*** Opening Data excerpts ***
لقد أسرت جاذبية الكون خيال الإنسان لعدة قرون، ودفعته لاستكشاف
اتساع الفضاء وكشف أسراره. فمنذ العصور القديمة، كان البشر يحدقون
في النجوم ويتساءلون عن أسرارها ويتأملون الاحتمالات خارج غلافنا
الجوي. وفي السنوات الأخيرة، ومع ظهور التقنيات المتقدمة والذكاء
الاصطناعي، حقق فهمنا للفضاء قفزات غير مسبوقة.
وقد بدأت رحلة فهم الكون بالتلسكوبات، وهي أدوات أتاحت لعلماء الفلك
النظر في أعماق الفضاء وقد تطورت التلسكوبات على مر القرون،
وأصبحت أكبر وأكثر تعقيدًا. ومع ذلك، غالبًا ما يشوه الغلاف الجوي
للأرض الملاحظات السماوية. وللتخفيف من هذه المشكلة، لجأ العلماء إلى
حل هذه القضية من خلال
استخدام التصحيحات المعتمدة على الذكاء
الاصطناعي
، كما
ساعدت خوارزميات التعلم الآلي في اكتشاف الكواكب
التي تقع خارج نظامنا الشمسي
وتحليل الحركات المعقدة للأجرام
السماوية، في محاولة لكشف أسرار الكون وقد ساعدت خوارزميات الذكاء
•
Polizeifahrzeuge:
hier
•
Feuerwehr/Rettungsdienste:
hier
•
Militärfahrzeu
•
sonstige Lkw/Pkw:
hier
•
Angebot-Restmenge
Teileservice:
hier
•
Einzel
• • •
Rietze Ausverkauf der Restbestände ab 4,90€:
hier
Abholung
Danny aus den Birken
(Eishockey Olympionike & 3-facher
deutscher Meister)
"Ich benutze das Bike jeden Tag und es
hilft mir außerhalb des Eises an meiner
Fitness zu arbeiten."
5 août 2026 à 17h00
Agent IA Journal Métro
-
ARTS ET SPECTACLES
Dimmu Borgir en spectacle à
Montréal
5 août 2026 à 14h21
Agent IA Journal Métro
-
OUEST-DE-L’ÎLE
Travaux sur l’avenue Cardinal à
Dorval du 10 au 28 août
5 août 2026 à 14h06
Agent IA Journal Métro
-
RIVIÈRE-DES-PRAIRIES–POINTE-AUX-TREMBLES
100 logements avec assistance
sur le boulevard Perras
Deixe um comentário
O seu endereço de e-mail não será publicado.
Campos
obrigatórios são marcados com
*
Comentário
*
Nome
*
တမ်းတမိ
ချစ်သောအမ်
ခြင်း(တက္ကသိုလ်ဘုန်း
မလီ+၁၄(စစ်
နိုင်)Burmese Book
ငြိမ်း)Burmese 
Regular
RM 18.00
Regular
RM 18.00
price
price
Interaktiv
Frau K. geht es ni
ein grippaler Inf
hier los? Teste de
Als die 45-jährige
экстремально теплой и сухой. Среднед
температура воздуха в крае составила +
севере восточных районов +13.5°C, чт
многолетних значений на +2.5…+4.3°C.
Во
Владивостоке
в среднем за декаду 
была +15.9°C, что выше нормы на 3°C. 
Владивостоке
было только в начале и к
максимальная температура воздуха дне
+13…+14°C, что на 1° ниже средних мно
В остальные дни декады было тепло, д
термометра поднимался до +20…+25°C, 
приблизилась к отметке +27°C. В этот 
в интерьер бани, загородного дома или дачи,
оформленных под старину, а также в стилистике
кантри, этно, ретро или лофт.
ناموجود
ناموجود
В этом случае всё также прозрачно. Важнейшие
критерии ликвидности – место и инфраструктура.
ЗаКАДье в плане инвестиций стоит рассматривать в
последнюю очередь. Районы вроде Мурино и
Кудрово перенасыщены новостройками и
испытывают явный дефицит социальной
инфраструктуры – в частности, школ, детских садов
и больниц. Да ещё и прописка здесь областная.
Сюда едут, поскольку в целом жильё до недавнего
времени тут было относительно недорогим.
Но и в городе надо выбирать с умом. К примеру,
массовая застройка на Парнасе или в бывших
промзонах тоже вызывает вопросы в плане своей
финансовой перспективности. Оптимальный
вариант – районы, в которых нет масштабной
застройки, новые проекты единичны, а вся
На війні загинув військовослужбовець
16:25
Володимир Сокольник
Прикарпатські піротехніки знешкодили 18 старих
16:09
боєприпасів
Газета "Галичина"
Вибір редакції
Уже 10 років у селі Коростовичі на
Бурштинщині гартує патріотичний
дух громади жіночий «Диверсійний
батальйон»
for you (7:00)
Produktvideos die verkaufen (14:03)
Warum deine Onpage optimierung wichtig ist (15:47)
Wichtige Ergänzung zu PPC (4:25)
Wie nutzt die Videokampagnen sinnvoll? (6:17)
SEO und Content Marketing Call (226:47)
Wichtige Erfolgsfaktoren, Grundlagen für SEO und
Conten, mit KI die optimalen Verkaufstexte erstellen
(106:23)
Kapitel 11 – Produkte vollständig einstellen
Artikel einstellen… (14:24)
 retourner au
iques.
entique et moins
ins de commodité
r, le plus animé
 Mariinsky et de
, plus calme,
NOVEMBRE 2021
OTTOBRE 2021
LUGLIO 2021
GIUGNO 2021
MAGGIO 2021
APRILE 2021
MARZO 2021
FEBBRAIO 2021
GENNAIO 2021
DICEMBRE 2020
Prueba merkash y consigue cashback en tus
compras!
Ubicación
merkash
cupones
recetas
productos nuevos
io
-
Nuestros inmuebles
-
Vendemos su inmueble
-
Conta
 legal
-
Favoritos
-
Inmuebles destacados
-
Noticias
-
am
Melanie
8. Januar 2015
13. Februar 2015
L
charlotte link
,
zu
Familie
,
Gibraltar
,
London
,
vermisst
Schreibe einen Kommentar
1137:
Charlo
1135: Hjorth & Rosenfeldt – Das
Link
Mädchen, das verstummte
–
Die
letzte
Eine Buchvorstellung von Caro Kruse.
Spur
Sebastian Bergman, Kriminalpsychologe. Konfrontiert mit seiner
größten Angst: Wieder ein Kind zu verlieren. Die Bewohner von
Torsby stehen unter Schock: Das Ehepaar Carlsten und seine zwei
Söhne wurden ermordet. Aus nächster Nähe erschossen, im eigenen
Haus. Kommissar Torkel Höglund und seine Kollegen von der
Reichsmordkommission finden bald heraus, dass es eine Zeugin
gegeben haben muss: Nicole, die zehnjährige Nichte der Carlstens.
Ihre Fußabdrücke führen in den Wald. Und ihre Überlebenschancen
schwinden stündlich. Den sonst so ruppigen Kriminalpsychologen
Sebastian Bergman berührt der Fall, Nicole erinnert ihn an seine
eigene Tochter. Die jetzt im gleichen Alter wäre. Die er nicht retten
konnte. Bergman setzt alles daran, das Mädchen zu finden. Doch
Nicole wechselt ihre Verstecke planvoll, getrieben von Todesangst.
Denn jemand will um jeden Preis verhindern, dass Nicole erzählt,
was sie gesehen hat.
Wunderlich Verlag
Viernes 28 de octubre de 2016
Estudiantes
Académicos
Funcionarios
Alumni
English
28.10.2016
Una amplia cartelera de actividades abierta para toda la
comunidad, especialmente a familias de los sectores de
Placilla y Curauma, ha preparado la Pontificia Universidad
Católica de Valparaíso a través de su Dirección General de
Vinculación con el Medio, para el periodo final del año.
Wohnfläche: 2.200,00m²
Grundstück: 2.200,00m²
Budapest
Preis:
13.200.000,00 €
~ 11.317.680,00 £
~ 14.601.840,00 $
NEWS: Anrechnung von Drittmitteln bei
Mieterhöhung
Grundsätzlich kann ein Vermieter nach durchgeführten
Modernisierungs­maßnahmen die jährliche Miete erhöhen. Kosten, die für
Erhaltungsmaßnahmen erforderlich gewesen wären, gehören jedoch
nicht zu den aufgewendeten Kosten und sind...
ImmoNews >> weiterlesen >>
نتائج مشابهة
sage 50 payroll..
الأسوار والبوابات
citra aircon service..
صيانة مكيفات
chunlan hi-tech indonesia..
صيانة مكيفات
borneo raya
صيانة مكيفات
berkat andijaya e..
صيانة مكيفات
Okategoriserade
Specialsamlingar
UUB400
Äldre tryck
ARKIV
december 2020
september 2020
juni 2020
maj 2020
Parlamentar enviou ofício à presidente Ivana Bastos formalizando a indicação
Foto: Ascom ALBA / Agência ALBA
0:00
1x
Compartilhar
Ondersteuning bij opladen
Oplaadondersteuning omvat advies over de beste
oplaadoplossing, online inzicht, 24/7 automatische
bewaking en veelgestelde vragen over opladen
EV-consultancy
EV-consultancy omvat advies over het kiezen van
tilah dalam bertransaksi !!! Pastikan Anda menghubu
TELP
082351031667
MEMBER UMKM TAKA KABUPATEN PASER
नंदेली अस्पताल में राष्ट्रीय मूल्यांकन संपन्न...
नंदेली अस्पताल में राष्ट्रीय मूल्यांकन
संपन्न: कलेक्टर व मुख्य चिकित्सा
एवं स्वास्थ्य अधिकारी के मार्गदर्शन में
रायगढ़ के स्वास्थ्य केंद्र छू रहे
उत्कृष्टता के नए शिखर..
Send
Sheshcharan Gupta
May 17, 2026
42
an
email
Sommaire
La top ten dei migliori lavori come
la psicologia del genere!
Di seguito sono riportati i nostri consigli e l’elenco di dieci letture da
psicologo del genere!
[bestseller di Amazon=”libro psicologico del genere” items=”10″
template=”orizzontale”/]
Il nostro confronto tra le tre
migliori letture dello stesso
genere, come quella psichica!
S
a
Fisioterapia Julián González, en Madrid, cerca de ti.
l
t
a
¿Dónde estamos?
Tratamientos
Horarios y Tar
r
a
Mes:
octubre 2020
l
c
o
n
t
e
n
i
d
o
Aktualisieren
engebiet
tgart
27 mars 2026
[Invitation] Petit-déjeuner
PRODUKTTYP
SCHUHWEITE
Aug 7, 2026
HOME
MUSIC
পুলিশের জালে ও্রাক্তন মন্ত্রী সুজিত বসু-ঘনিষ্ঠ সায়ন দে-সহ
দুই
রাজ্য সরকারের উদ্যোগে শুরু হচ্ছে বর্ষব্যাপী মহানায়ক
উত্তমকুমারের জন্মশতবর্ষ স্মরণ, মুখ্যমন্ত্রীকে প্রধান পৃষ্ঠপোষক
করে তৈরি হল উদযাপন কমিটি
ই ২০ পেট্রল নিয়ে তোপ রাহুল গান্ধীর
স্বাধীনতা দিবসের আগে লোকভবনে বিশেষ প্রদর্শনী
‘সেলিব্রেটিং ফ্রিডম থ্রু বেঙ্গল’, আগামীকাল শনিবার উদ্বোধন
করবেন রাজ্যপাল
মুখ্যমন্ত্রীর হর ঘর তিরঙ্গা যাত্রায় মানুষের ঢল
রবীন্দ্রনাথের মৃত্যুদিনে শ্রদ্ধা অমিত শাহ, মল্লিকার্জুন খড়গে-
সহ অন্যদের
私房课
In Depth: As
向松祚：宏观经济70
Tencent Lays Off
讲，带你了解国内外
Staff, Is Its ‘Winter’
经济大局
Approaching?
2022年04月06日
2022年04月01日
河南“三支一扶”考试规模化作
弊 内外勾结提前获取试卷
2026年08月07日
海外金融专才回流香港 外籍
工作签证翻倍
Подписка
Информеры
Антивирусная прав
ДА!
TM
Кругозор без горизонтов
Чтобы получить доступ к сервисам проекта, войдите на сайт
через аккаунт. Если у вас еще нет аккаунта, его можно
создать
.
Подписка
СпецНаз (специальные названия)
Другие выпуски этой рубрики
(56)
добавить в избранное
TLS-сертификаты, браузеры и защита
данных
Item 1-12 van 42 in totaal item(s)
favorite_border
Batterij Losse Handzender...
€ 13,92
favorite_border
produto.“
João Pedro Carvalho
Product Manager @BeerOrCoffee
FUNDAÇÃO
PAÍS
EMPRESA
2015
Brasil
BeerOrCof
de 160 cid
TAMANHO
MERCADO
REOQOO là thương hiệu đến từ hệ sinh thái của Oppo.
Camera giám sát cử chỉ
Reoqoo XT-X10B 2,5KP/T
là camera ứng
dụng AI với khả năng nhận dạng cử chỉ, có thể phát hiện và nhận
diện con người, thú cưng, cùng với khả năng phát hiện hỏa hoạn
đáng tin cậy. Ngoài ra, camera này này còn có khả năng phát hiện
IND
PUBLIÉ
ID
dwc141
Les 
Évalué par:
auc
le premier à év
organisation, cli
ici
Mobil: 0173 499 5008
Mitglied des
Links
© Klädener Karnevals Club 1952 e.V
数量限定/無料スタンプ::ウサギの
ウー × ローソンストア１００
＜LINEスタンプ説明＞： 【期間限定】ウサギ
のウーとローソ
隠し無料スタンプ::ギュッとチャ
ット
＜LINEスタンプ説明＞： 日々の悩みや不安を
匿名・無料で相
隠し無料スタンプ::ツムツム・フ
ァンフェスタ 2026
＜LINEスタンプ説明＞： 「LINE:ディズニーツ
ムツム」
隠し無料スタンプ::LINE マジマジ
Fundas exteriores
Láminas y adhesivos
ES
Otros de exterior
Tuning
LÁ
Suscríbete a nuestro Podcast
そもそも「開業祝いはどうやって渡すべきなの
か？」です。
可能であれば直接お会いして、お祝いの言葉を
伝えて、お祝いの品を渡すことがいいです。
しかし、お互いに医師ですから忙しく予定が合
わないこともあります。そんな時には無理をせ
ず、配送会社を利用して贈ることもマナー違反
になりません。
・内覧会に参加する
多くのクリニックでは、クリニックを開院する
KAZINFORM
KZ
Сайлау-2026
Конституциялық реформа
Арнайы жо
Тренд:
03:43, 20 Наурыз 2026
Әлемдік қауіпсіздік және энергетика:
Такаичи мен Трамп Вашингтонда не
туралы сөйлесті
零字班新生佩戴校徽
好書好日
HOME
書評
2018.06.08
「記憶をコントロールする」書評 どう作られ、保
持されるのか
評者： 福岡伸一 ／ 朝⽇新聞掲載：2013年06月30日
*** Closing Data excerpts ***
» Task statement
Where in the entries above does the word "consultancy" appear? Copy each line that has it.

» Task output
EV-consultancy
EV-consultancy omvat advies over het kiezen van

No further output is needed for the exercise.